Turbeville’s work of modification is one of the qualities that distinguish her as an artist since it prompts contemplation on the medium, and the medium is significant in and of itself.
Her photographs, “Scraped, distorted, erased, and purposely damaged to create the appearance of outdated clichés, these photos contrast the technological perfection that even an amateur photographer can achieve these days. Turbeville debunks the myth that an artist seeking to develop innovative material may achieve ambiguity by skill and dedication.” “Yes, the apparent serenity of the photos conceals an undercurrent of violence. The artist reinforces this violence in her work: she abuses her own images.”
Nan Goldin (1953 – Present)
|Date of Birth||12 September 1953|
|Date of Death||N/A|
|Place of Birth||Washington DC|
Nan Goldin is a modern American woman photographer known for her intimate, honest images of her life and loved ones. Her work addresses timely themes such as the drug epidemic, the Aids crisis, and the LGBTQ+ communities. Goldin traveled to Boston in her late teens to live with her buddy, American photographer David Armstrong.
There, she encountered the city’s lesbian and transgender communities. She is highly influenced by Diane Arbus, who used similar patterns and topics in her photography.
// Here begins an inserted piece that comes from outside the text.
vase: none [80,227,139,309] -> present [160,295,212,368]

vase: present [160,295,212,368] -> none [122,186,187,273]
Goldin used to travel about with her camera, capturing “slices of life” and underground subcultures. In a 40-minute slideshow of 700 pictures put to music, Goldin summarized her existence in New York City in the 1980s. The timeless, very intimate document honors her friends and lovers, many of whom died as a result of the AIDS epidemic.
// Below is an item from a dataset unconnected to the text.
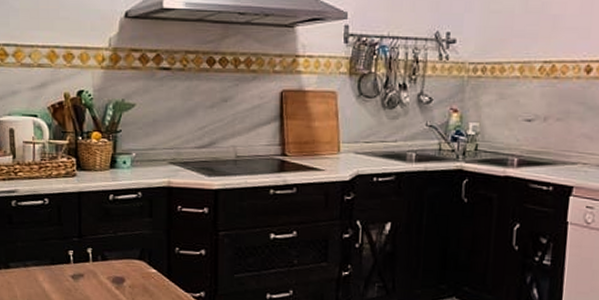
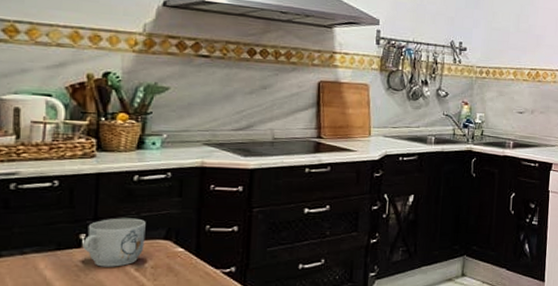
mug: none [71,236,122,284] -> present [82,218,146,267]

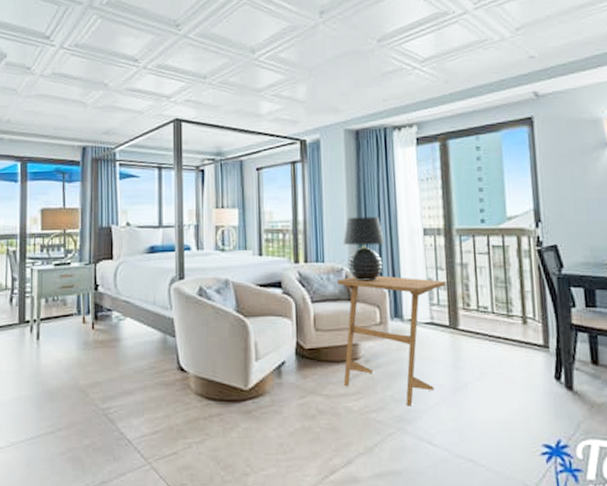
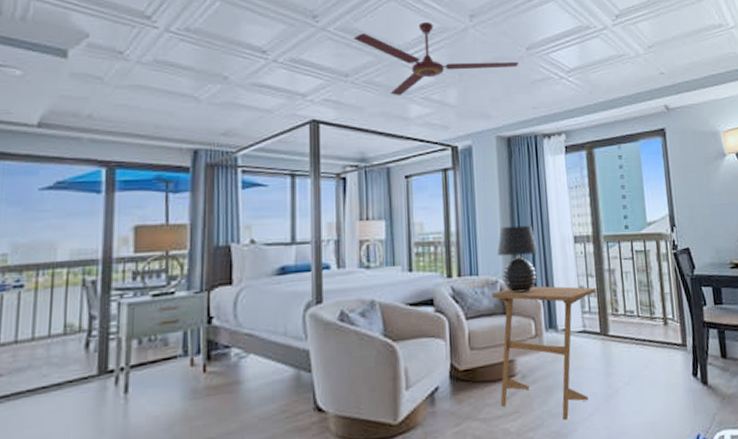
ceiling fan: none [211,21,370,95] -> present [354,21,519,97]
Photographer Nan Goldin in 2009; team art in berlin, CC BY-SA 2.0, via Wikimedia Commons
Goldin is an outcast by inclination and a nocturnal by habit, living on the outskirts of civilization by her own rules. She rose to prominence in the 1980s by photographing her own erratic life as well as the erratic lives of her acquaintances, who included junkies, hustlers, transvestites, and prostitutes.
As a result, she reimagined what photography might accomplish and be – a reflection of oneself as well as the world.
Her images are seductive, difficult, and honest. Goldin does not shy away from the harsh realities of life but instead confronts them with courage by showing the fragility that lies beneath the acts of love, aggression, and misery she chooses to photograph. Goldin stated a few years ago that she was suffering from an opiate addiction after being administered OxyContin for wrist pain.
That covers our article about the world’s most famous female photographers. Almost everybody is aware of the great names in female photography, such as Annie Leibovitz and Dorothia Lange, but unless you’ve studied art history, there may be many photographers you’ve never heard of. Throughout the decades, these feminist photographers have paved the way for modern women photographers. Due to their effort, female photography today is alive and thriving.
Take a look at our female photographers webstory here!
Frequently Asked Questions
What Kind of Photographs Do Women Photographers Take?
Women photographers have addressed everything from fashion photography to photojournalism in times of crisis, producing sensitive and imaginative images that deserve credit and respect. Some of these feminist photographers were concerned with accurately depicting reality, while others were motivated by artistic expression and a desire to connect with people via photography.
Why Is It Important to Focus on Female Photographers?
Women have traditionally had a tougher difficulty breaking into the profession than males, and women photographers are no different. There are, however, occasions when prominent female photographers have broken the stereotype and gained international fame for their feminine photography. These women not only broke down boundaries in photography, but they also utilized their work to make powerful social commentary and to capture the world in ways that had previously gone unnoticed.